Tuesday, one of the hands and I went back up to the corrals to finish sorting the pairs and then gather all the cows out of the pasture that we had sorted the AI pairs out of the day before and move them all to another pasture. The cows went well for there only being two of us. As we were
gathering the pasture, we found the bull who had jumped many fences and thwarted many attempts to be put back with all the other bulls over the last couple days. We were finally successful in cutting him out from the cows after he brushed up on us and were forced to use dogs to chase him into the open where we could chase him back to the corrals at headquarters.
Wednesday, I went with Eamon to the forest to take a guard dog and her puppies up to the black-faced sheep. On the way, we had to put back sheep who had gotten out through an open gate and found that we would need to come back another day with horses to get them all back and had a flat tire on the truck. After that we took salt and mineral up to the AI pairs.
Thursday and Friday we started docking lambs. Docking lambs is what branding is to calves; docking is not the only thing that takes place. All the ewes and lambs are run into a mobile corral that is more elongated with three small pens up front. As the ewes and lambs are brought to the front, the lambs are sorted off from the ewes and put into the furthest forward pen. The ewes are then paint branded and let out of the pen to graze and wait for their lambs. Once the lambs are in the pen, they are then picked up by a ‘lamb carrier’. The lamb carrier takes the front legs and pulls them down in between the back legs and wraps the front leg around the same side’s back leg so the lamb cannot kick. The lamb carrier holds the lamb like that while the male lambs are being castrated and all are being earmarked. The lambs are then placed on their backs in a ‘Dinkum Docker’ which is much like a conveyor belt. As they go down the line, they are vaccinated, have their tails docked, have a mixture of pine tar and creosote put on their wounds and finally paint branded and set loose back with their mothers.
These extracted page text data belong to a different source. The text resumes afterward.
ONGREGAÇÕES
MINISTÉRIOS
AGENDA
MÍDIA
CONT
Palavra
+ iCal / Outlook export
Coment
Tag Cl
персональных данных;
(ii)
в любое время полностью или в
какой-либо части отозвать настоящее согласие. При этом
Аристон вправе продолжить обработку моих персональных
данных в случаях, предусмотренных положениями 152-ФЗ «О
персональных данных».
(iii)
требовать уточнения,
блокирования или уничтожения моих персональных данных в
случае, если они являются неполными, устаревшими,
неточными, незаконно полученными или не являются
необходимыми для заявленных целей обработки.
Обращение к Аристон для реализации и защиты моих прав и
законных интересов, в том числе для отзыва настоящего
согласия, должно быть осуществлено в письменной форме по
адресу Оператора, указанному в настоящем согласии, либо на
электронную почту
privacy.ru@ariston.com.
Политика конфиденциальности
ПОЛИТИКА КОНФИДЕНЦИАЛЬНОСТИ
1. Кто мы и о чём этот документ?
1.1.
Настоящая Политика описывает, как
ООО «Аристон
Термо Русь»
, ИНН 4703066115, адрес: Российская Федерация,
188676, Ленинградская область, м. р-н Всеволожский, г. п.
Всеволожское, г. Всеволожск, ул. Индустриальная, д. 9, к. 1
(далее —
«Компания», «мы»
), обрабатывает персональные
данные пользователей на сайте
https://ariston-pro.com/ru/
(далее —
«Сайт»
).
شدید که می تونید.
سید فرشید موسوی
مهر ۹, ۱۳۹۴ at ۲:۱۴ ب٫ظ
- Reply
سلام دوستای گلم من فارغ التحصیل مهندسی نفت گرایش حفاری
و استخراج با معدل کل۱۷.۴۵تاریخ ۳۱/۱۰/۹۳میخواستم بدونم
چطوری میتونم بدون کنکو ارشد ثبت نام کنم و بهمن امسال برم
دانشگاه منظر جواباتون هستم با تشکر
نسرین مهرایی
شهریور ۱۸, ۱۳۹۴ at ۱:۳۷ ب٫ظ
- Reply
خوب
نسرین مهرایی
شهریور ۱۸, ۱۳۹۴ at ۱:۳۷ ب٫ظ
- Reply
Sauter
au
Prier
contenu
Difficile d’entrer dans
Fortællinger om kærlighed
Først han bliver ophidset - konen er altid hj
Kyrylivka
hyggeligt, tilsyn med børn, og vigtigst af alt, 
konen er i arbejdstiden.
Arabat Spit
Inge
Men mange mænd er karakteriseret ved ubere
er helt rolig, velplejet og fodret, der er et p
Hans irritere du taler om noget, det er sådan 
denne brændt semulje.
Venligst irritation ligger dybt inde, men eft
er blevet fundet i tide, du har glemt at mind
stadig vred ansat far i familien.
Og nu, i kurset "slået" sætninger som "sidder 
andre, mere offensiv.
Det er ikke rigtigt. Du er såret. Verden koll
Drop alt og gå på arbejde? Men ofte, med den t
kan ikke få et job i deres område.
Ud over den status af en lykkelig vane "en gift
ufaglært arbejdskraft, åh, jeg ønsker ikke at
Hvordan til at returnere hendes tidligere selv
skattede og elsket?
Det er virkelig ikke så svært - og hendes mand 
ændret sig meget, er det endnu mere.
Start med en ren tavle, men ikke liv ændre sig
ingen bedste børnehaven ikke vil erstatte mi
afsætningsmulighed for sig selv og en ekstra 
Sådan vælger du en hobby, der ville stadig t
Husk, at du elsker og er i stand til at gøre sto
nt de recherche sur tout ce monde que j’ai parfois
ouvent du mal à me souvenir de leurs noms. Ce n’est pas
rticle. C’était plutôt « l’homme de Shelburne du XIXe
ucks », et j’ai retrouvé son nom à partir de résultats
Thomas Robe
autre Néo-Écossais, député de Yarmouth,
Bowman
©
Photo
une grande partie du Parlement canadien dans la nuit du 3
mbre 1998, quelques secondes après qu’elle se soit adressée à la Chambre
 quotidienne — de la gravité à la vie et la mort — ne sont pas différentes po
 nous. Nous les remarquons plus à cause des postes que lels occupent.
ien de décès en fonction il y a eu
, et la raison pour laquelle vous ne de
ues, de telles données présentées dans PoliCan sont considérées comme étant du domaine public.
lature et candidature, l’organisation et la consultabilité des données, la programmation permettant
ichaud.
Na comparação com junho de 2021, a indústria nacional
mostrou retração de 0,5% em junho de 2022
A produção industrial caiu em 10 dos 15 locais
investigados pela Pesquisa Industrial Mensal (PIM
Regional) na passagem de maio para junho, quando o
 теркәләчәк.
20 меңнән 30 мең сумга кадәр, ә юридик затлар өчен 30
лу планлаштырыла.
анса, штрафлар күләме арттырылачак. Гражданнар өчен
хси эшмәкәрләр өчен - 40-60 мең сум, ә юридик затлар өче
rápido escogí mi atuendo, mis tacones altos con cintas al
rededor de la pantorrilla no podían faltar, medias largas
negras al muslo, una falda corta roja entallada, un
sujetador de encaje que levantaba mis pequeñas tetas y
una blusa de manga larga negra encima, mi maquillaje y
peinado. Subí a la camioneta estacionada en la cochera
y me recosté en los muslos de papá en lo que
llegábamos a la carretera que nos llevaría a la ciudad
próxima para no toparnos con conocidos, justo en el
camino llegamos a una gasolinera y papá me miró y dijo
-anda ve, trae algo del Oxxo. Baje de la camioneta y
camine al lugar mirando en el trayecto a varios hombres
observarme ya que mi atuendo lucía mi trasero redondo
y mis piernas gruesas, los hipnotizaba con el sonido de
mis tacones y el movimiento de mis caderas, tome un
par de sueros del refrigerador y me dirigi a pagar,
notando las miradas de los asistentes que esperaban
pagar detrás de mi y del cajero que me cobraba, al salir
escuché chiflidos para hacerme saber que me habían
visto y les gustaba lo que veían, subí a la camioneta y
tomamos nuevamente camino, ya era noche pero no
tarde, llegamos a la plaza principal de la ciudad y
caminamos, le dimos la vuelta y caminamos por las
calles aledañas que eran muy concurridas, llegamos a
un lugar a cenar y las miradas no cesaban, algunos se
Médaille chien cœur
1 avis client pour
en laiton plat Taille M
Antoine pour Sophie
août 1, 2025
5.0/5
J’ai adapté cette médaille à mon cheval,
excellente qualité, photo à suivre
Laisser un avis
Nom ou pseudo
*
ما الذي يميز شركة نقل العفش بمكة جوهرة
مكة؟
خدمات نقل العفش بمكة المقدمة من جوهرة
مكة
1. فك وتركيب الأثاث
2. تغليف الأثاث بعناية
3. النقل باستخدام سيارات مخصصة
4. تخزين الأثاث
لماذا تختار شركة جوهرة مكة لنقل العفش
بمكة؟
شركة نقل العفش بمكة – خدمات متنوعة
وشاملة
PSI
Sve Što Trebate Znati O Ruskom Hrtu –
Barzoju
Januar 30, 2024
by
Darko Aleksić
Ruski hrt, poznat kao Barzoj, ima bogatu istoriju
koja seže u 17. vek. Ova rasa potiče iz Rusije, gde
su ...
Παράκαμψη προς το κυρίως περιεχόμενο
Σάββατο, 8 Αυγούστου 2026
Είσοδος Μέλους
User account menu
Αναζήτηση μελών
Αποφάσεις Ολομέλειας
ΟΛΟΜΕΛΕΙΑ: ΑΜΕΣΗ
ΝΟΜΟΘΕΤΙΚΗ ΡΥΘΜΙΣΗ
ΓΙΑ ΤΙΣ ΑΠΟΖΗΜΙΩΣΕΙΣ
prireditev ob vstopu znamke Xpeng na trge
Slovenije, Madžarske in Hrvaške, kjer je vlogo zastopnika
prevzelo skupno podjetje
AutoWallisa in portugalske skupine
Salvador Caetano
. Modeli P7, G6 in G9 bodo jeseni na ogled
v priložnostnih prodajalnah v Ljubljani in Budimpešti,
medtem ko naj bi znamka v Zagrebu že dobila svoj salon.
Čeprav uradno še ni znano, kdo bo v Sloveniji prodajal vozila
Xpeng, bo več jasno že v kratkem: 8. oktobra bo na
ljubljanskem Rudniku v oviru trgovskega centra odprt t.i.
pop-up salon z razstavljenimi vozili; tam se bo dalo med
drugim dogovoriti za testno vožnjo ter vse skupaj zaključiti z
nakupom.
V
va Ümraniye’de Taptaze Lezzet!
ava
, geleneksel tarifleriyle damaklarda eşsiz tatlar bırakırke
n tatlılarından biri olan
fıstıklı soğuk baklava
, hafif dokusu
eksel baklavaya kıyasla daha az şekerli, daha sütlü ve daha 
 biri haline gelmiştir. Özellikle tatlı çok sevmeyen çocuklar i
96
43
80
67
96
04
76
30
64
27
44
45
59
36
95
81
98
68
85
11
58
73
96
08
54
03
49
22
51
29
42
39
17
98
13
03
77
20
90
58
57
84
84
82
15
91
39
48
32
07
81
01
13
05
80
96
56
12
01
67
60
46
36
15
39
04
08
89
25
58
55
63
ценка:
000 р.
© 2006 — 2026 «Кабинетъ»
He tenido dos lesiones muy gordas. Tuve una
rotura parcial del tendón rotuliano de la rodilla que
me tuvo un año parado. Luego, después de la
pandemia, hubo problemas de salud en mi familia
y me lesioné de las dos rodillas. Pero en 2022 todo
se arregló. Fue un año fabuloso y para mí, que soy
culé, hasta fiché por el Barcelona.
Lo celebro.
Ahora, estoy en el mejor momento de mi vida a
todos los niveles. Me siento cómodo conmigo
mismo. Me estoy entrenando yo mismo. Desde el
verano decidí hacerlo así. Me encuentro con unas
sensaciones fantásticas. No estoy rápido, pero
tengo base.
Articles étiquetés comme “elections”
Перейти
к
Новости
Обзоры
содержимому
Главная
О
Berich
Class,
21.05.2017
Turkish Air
Saturday, we gathered and pushed all the cows that were trucked from the desert at Powder Wash to the forest. They went fairly easily with no major wrecks but it saved us riders a lot of work by having three very good cow-dogs because of run-back calves. It started to rain just after we made it to the forest. Later that day I helped put mineral and salt out to the cows on Road Gulch.
This concluded my third week at the Ladder Ranch.